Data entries
..........
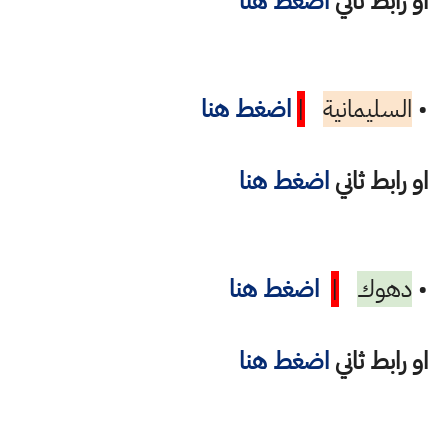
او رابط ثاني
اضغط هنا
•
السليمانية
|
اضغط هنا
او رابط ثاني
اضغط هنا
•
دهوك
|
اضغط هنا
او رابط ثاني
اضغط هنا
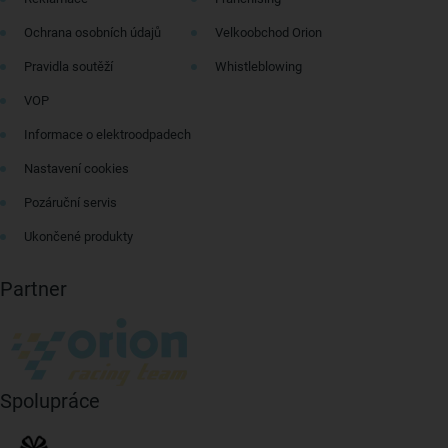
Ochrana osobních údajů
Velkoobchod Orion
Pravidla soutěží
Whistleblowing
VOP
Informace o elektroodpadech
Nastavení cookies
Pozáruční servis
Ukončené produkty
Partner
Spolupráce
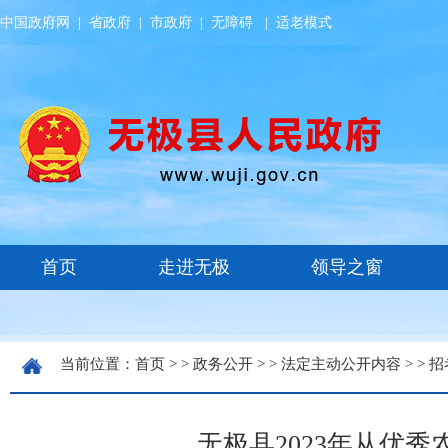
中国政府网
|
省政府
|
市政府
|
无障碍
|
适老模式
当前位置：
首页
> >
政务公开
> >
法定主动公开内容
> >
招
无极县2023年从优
..........
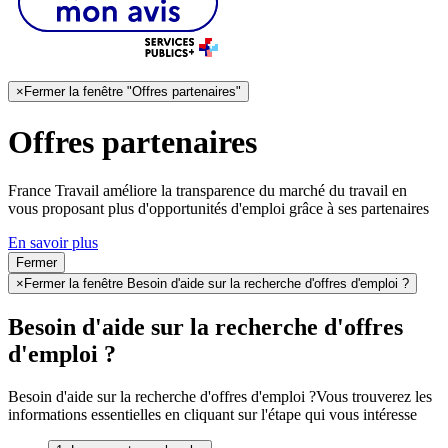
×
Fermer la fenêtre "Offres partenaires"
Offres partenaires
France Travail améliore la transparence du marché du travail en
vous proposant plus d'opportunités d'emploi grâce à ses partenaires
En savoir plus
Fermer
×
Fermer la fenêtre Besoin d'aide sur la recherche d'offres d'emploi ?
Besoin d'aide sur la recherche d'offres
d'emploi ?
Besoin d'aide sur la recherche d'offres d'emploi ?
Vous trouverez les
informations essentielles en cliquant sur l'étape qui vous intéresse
..........
Task goal
Only the lines containing the string "plus" are needed; pull them out of the records.

Exercise result
vous proposant plus d'opportunités d'emploi grâce à ses partenaires
En savoir plus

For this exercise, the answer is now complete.